Frau Guntlieb has already sent Matthew Reich, their family representative, to Iceland, but he doesn't speak Icelandic and he will need Thóra's help in negotiating the legal and geographic landscape. Fortunately, English is the preferred second language by nearly everyone, so there will only be minimal problems with communication.  


The subtitle to this novel pretty much says it all when it explains that this is "An Icelandic Novel of Secret Symbols, Medieval Witchcraft, and Modern Murder."  And so it is for some of the students at a Reykjavik university, who have fallen in love with the ancient practices of witchcraft for which many were tortured or burned at the stake back during the Fifteenth and Sixteenth Centuries. 


It seems that the past can't stay in the past, and one of the students ends up dead. Even in death, Harald Guntlieb was not allowed to rest in peace, for he was horribly mutilated after death in what appears to be some bizarre ritual. His eyes had been cut out and a strange symbol was carved into his chest. The local police wasted no time in arresting Hugi Thórisson, Harald's drug dealer, and charging him with the murder. It seems that Harald's other friends and fellow members of his society were with him in public places and thus have iron clad alibis.


For some unexplained reason, Frau Guntlieb is convinced that the police have the wrong man in custody, so she sent Matthew over to investigate along with requesting Thóra's help. Needless to say, the past didn't kill Harald, so whoever in the present besides Hugi killed him for as of yet unknown reasons will be for Thóra and Matthew to discover. Their search will take them down some pretty grisly paths into Iceland's ancient history of torture and execution of the witches who were surprisingly all male as opposed to the feminine variety elsewhere at the time. The hunt will also involve Harald's obsessive search for an ancient and probably invaluable lost manuscript titled, "Malleus Malleficarum.


Thóra and Matthew will have to deal with a small group of very disturbed young adults who are deep into tattoos, abhorrent sexual practices, body piercings, mutilation, blood sacrifices, drugs, and many other extremely distasteful pursuits including a missing fortune from Harald's bank account. On top of everything else, Thóra will also have to deal with the secretary from hell at her new firm and a bombshell development on the home front. Thank heavens for the little normalcy here. 

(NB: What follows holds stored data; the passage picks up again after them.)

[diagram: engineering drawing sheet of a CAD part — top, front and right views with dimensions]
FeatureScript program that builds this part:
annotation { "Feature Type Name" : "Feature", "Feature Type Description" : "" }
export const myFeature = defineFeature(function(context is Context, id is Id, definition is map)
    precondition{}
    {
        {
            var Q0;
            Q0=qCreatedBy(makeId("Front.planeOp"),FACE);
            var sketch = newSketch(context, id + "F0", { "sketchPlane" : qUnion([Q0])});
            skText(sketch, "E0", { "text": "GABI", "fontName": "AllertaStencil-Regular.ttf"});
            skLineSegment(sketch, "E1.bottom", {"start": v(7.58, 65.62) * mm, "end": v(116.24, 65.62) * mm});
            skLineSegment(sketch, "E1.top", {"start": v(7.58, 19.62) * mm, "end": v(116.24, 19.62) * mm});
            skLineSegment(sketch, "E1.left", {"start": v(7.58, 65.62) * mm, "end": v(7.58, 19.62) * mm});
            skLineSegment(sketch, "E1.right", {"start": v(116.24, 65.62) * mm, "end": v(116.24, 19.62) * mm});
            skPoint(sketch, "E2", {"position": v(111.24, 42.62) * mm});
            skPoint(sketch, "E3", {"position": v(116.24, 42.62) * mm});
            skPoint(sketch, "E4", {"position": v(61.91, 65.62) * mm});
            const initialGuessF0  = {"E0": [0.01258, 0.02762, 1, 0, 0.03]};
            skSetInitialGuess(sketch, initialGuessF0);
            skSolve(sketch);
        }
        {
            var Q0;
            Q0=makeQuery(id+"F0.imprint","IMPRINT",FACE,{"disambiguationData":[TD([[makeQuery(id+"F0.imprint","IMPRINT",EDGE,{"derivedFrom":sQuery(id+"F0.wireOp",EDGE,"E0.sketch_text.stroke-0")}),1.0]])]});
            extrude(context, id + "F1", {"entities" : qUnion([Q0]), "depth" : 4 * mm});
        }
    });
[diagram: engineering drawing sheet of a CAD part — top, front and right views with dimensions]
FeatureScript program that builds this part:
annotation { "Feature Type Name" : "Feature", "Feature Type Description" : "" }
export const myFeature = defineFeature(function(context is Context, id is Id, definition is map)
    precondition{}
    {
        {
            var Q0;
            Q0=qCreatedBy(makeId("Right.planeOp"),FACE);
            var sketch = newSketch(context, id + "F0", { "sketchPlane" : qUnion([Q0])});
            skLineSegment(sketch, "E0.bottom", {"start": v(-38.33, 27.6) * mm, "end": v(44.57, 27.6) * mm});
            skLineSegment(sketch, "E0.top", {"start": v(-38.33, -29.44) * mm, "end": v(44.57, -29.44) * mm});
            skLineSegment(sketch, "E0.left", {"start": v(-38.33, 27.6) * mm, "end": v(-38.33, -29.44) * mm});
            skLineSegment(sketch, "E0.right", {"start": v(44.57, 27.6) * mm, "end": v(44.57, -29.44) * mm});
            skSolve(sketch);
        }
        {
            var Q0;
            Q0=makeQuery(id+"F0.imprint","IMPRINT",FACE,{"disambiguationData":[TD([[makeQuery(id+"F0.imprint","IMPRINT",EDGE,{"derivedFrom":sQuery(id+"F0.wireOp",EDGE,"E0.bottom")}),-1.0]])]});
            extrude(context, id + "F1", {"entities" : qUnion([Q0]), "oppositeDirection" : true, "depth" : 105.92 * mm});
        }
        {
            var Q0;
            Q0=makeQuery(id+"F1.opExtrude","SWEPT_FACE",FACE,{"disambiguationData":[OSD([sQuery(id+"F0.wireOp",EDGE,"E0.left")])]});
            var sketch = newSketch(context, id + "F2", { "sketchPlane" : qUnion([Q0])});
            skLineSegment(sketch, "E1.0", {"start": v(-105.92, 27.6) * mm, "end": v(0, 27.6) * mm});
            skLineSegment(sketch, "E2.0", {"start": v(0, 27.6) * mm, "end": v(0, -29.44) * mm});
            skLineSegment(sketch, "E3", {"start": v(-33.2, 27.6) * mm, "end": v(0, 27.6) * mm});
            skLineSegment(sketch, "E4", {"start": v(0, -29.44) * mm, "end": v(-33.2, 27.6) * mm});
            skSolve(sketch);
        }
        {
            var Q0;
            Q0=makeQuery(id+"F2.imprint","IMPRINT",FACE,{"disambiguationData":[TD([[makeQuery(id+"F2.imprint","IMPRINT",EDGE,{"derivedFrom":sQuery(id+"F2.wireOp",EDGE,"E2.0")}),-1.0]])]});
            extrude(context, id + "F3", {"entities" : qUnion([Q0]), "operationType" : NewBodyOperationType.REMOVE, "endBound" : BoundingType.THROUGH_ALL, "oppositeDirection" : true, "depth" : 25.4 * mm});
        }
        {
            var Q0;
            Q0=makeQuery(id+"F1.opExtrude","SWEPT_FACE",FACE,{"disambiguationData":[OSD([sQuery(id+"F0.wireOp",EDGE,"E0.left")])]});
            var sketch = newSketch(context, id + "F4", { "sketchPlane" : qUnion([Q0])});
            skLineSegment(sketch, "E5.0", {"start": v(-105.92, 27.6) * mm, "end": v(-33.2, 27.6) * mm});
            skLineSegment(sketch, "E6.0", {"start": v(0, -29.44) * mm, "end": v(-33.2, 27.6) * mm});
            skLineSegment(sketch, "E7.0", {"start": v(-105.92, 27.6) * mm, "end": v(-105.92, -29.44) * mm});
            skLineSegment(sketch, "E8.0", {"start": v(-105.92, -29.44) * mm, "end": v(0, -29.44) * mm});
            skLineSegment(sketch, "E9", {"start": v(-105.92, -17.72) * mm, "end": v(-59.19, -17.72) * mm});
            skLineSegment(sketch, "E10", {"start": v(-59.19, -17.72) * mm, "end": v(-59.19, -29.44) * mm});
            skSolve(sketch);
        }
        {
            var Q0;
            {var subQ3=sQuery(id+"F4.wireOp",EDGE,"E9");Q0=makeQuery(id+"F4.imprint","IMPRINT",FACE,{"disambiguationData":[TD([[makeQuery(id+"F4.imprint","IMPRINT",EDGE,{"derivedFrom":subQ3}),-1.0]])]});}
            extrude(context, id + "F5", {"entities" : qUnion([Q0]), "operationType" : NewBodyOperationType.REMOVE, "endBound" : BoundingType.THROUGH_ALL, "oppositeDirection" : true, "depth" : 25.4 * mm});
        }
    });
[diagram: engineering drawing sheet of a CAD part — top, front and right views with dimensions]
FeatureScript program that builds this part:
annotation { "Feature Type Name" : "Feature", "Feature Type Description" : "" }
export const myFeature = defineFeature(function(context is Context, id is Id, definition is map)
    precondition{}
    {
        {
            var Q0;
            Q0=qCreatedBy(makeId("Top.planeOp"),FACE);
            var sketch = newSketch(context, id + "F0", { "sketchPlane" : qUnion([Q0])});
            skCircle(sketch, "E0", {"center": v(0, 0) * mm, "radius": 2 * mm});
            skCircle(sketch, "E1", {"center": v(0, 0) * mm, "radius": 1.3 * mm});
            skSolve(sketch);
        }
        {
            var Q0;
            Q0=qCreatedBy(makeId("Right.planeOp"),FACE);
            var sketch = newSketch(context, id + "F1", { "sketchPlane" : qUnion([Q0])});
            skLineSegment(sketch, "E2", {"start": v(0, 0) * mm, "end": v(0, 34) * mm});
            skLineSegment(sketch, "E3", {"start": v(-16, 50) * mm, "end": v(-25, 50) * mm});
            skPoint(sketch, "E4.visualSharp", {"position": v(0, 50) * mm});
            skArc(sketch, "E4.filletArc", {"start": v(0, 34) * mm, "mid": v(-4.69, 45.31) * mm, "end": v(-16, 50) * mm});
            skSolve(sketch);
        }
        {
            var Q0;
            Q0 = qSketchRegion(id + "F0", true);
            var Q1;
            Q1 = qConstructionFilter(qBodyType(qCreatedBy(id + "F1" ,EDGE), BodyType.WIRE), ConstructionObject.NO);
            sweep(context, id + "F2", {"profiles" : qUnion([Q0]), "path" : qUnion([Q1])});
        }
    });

Not very pleasant subjects to deal with or read about, and I for one just do not enjoy reading about them. This novel does have its strengths in likable lead characters, a reasonably well plotted story, and, all in all, a very nicely written novel. Additional kudos to Bernard Scudder for an excellent translation. However, I like my murders to be the old fashioned kind, and none too graphic, thank you very much. Descriptive parts of this novel left me feeling very queasy and unclean after reading them, but thankfully they occurred mostly in the beginning. Then it was on to a more normal detective story. 


Then there is the language problem. Anyone who has been to Iceland or speaks the language will have an easier time of it wading through the place names mentioned in this novel. Worse still is the tortuous way that the Icelandic natives derive their surnames, as witness the names of both the author and her main character, Thóra Gudmundsdóttir. (I defy anyone to fit that on a driver's license...  Thóra is theoretically the "dóttir," i.e., the daughter, of a mother with the name of Gudmunds, or so as I understand the situation.) 


The author, Yrsa Sigurdardóttir, is a leading Icelandic civil engineer who has directed one of the largest European hydro construction projects. She is also one of the directors of Verkís, a large Icelandic engineering firm. She lives with her family in Reykjavik. Translated from Icelandic by Bernard Scudder. 2007, Harper Collins, 320 pages.